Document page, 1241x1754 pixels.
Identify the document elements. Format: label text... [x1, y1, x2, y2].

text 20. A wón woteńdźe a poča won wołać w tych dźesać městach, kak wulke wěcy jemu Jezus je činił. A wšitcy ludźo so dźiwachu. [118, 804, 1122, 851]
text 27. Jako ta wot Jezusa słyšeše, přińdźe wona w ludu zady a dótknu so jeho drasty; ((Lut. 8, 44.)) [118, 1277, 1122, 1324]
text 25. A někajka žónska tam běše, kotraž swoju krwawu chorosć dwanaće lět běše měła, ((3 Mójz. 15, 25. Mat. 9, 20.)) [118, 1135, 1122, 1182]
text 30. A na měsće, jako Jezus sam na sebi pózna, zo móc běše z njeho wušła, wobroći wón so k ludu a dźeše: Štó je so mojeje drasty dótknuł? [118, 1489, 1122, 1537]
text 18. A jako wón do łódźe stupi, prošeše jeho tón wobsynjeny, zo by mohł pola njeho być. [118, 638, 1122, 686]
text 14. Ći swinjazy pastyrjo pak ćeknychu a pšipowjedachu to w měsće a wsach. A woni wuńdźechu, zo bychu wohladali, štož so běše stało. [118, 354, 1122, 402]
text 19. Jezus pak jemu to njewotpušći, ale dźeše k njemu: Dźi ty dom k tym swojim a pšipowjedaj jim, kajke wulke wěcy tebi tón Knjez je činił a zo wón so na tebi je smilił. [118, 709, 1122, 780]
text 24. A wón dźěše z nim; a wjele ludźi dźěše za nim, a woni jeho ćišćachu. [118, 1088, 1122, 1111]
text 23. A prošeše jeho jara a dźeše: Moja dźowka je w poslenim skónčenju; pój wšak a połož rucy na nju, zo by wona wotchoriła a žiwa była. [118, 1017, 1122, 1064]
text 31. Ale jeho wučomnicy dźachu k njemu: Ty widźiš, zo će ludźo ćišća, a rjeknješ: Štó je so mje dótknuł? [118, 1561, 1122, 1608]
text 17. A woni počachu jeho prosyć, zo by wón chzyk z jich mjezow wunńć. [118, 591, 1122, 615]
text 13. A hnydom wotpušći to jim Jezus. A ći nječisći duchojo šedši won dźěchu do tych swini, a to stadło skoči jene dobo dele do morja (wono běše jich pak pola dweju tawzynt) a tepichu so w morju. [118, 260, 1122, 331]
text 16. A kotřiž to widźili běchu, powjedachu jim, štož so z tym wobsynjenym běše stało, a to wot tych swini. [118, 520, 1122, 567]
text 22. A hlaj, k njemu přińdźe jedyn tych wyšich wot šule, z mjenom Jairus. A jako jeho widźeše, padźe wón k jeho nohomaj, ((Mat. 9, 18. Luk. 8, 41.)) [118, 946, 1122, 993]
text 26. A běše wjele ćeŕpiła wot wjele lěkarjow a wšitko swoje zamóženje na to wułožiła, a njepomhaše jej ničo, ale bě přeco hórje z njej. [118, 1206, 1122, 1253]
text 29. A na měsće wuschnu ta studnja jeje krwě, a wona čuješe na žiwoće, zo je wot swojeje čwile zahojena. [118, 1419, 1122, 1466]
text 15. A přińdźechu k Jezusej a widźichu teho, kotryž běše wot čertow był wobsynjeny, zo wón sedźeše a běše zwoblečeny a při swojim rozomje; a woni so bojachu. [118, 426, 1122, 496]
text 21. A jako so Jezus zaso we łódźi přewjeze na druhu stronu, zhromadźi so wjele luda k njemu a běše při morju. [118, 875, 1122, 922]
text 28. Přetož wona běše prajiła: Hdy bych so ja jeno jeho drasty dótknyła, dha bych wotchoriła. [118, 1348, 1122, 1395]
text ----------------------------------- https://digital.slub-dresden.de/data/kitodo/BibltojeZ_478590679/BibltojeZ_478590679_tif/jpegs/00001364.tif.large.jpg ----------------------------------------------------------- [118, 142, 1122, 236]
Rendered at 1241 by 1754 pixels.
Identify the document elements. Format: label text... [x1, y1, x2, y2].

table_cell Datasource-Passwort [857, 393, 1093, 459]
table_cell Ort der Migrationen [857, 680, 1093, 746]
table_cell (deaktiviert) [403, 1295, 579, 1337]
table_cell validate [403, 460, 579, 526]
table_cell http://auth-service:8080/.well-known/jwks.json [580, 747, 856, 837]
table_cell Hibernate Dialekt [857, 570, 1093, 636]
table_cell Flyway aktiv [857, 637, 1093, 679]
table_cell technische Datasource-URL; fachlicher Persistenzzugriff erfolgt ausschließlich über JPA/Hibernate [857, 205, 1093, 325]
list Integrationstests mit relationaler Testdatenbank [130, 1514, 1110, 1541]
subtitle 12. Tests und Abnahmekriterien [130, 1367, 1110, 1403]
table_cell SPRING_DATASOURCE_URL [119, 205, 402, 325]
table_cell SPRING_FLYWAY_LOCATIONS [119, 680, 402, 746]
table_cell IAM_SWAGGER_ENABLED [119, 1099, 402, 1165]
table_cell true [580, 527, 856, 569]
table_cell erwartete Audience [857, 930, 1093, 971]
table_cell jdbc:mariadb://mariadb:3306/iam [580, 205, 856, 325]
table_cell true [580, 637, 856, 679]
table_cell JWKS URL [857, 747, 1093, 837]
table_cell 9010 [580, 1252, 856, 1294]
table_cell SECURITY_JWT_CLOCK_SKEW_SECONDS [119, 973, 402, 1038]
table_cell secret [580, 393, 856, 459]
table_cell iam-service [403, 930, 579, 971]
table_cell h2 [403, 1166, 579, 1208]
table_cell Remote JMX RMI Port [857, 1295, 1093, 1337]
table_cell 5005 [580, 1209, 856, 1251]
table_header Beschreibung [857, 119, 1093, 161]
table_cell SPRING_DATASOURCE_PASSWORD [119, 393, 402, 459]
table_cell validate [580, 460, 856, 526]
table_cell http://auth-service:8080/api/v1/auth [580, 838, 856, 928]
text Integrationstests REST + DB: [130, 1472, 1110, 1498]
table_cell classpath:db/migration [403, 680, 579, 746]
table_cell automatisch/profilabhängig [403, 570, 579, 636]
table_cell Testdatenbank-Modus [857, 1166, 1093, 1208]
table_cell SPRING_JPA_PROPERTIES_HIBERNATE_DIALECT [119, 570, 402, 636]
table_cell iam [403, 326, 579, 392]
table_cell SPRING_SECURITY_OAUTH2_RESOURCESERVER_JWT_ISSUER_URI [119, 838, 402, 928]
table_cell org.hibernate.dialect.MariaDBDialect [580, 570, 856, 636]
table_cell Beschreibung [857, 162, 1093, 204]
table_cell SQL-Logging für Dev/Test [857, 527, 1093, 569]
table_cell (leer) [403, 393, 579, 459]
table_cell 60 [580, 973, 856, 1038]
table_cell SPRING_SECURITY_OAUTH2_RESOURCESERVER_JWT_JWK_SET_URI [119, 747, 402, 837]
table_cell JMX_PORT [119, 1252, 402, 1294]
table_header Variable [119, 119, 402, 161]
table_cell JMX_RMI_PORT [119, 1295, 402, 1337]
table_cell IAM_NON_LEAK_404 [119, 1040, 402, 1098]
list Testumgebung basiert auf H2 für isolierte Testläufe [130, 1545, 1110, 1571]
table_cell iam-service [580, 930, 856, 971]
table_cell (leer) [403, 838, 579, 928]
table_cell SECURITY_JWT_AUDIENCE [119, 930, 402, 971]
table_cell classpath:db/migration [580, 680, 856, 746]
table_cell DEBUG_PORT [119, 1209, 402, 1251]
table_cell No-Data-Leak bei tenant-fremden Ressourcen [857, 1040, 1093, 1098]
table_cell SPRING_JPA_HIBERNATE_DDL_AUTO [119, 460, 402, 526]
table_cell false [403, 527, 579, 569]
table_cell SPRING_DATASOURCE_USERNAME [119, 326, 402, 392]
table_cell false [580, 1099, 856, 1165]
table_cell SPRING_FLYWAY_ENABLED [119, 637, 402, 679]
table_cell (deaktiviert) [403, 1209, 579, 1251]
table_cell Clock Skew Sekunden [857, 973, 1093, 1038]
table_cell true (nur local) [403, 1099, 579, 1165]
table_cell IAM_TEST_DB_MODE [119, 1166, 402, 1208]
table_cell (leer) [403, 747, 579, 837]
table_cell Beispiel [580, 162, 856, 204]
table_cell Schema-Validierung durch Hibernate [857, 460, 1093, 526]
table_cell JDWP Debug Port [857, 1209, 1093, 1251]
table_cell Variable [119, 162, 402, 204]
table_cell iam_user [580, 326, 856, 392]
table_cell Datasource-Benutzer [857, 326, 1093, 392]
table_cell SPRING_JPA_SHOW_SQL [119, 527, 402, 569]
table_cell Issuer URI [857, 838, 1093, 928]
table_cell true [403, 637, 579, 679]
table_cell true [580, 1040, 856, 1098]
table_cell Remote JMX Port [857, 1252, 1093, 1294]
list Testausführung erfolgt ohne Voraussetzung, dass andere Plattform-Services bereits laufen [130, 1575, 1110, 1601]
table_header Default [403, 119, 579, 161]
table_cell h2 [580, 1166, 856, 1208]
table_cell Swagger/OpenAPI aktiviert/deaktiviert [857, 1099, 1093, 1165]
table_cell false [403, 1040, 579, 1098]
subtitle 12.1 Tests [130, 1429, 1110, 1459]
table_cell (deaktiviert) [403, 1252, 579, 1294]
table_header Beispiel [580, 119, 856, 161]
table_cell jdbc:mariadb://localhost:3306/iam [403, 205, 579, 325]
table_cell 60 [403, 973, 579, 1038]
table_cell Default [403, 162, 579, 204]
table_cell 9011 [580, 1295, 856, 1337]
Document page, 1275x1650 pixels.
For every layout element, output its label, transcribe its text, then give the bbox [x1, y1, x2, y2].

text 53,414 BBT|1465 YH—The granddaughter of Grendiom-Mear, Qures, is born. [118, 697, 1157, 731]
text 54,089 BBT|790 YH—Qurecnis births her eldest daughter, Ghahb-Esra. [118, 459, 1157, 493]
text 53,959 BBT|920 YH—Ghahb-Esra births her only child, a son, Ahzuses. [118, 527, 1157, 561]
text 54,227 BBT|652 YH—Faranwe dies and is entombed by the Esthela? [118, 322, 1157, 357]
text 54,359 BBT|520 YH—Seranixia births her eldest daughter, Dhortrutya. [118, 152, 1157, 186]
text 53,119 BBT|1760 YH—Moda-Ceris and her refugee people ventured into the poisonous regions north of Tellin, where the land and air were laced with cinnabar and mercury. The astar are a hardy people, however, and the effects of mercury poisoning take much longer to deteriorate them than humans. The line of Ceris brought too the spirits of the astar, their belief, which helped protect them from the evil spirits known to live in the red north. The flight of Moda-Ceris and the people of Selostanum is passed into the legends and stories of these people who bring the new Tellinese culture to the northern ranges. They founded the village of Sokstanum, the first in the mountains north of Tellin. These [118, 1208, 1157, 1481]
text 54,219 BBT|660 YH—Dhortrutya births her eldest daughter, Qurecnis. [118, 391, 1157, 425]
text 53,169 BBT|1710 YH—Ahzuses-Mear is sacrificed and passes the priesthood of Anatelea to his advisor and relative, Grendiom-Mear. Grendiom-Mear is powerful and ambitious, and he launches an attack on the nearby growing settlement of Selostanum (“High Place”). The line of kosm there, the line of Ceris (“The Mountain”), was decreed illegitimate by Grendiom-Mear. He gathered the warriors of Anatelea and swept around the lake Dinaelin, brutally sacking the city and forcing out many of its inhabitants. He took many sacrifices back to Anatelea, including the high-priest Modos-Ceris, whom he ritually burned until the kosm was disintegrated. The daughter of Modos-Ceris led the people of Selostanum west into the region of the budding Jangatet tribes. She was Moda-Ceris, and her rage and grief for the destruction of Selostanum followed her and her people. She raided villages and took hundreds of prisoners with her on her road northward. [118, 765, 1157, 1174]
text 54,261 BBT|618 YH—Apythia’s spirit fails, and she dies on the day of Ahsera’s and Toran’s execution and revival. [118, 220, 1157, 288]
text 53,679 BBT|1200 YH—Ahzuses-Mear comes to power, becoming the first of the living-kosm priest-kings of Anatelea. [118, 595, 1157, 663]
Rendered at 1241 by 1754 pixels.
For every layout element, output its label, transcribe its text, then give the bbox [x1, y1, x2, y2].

What is being asked
Count the lines in the data above that contain the string "Beschreibung". Give only the number.

Result below
2